Stored data:
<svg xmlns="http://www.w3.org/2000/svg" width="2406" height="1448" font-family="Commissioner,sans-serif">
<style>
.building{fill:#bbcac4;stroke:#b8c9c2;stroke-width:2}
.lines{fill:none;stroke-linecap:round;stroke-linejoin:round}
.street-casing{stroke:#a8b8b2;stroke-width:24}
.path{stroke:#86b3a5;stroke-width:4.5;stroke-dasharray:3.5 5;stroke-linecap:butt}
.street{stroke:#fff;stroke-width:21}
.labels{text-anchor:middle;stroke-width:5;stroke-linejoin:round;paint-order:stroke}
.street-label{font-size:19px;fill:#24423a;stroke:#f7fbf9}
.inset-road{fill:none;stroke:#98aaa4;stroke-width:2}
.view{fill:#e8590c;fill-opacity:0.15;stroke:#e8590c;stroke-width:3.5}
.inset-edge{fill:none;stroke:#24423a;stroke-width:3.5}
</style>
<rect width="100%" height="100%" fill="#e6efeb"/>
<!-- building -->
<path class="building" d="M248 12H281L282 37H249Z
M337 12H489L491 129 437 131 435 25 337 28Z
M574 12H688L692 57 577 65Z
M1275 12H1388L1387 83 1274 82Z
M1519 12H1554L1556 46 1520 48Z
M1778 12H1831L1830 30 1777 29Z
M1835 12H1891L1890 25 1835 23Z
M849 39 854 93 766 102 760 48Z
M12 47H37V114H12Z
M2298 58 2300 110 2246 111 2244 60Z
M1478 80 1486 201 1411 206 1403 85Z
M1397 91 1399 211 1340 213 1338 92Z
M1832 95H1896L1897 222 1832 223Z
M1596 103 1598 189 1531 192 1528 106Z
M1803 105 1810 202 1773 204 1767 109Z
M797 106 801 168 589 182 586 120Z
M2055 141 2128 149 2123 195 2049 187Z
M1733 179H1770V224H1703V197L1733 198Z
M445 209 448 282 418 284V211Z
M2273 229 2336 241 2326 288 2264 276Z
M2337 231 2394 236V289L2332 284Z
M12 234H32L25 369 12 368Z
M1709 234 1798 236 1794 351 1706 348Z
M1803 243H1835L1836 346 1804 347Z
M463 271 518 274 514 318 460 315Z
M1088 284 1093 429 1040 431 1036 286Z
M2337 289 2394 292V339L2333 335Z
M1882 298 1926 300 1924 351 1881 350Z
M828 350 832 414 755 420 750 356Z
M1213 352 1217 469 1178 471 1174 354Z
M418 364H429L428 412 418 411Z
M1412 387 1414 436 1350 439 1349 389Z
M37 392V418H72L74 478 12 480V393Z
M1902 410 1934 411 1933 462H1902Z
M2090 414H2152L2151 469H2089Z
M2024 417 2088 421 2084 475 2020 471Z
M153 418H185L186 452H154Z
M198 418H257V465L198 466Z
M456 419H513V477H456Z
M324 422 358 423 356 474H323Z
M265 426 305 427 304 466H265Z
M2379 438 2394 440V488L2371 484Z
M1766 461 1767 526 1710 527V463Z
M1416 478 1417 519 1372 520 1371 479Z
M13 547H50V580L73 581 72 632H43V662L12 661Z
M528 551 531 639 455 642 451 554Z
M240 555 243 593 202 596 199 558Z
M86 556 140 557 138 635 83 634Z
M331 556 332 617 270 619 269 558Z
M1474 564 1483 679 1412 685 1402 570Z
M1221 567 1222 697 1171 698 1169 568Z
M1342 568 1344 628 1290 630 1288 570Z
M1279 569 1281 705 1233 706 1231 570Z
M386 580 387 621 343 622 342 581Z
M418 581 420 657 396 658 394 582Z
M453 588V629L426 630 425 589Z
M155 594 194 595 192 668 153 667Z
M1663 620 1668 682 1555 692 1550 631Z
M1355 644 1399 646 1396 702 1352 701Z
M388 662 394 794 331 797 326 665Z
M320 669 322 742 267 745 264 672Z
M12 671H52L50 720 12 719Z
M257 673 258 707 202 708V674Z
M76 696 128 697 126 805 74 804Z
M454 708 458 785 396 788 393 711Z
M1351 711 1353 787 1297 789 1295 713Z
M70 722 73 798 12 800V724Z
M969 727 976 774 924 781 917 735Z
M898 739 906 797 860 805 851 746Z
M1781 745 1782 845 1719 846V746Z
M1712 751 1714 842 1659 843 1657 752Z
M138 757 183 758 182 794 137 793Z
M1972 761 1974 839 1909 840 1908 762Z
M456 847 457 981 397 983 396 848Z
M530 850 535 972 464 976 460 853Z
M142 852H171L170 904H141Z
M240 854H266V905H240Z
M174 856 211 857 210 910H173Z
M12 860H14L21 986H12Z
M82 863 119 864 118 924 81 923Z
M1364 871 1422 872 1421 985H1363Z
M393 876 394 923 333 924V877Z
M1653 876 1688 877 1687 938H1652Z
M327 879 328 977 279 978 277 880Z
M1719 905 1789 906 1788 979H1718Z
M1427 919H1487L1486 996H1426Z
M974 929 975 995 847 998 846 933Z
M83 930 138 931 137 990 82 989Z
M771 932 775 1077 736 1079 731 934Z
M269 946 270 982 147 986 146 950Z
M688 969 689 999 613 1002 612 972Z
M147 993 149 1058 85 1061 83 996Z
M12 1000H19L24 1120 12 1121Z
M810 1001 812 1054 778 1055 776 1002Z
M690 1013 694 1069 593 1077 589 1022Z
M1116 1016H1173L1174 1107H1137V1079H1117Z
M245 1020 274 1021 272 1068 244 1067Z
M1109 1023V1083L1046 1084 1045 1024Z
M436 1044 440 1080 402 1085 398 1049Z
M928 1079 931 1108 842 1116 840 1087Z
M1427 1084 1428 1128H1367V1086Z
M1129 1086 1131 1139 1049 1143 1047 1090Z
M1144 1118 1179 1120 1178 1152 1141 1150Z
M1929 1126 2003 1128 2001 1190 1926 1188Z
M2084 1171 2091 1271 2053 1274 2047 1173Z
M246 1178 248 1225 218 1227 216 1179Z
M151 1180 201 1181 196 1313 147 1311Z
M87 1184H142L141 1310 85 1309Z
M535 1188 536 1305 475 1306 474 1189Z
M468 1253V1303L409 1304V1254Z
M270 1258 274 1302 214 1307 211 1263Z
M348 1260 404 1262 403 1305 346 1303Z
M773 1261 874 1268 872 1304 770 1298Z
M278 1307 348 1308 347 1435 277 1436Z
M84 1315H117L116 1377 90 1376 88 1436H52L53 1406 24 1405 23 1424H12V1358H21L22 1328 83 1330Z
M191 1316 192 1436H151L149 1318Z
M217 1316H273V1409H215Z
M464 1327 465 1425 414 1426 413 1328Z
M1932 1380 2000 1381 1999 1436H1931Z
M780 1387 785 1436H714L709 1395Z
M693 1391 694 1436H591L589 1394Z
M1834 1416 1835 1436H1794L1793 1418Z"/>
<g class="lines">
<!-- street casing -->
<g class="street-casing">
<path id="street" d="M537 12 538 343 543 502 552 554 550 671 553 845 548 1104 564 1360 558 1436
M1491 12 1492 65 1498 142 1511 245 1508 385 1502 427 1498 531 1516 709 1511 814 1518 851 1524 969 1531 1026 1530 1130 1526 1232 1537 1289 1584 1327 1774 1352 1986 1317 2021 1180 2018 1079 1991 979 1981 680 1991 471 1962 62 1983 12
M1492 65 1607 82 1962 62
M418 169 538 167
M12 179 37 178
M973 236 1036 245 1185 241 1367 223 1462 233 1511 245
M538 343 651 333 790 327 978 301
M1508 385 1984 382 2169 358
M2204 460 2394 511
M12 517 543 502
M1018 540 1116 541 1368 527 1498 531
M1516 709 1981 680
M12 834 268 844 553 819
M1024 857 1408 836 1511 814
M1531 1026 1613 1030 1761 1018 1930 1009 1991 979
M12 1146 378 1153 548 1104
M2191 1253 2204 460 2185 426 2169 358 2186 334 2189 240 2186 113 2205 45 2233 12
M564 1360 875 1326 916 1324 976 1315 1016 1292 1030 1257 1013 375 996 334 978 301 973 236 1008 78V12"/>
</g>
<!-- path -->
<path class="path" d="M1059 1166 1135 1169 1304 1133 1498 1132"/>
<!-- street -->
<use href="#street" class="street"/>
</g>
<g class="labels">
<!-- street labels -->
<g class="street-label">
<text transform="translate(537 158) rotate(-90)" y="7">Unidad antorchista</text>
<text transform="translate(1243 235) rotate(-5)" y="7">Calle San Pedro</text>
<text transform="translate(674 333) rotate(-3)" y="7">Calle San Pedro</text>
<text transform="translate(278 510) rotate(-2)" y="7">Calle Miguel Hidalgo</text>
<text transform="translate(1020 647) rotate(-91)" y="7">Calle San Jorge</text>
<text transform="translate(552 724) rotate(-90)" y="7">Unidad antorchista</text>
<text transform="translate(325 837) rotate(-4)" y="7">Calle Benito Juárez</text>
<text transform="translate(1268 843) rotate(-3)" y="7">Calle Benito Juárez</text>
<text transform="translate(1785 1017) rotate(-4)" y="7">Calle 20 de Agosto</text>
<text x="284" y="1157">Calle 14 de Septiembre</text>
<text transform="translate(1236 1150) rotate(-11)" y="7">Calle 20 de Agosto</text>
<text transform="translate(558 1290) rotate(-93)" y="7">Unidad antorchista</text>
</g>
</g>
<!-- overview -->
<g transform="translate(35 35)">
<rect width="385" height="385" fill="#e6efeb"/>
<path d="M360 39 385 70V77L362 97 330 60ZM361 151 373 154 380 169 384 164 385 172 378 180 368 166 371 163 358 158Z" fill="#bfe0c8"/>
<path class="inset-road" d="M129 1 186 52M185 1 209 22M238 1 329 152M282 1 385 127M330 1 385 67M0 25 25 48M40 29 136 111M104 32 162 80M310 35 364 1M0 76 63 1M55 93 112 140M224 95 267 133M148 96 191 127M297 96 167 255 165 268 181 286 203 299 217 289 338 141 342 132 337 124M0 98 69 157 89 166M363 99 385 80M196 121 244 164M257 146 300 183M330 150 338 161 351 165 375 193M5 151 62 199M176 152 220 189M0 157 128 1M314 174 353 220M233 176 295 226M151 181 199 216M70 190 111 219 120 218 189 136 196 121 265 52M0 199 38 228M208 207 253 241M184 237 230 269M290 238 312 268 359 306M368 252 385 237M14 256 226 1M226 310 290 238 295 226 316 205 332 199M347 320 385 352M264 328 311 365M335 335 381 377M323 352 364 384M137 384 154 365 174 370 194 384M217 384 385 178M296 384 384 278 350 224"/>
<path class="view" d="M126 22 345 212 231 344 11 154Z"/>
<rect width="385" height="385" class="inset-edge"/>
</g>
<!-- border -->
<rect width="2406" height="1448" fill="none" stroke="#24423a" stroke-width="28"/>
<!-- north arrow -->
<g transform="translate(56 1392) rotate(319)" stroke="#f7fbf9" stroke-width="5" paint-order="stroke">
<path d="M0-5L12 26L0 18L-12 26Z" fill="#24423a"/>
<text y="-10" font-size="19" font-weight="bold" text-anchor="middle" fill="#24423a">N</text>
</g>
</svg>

→ **Assigned task**:
Lines with the word "linecap": copy each one from the data above.

→ **Problem solution**:
.lines{fill:none;stroke-linecap:round;stroke-linejoin:round}
.path{stroke:#86b3a5;stroke-width:4.5;stroke-dasharray:3.5 5;stroke-linecap:butt}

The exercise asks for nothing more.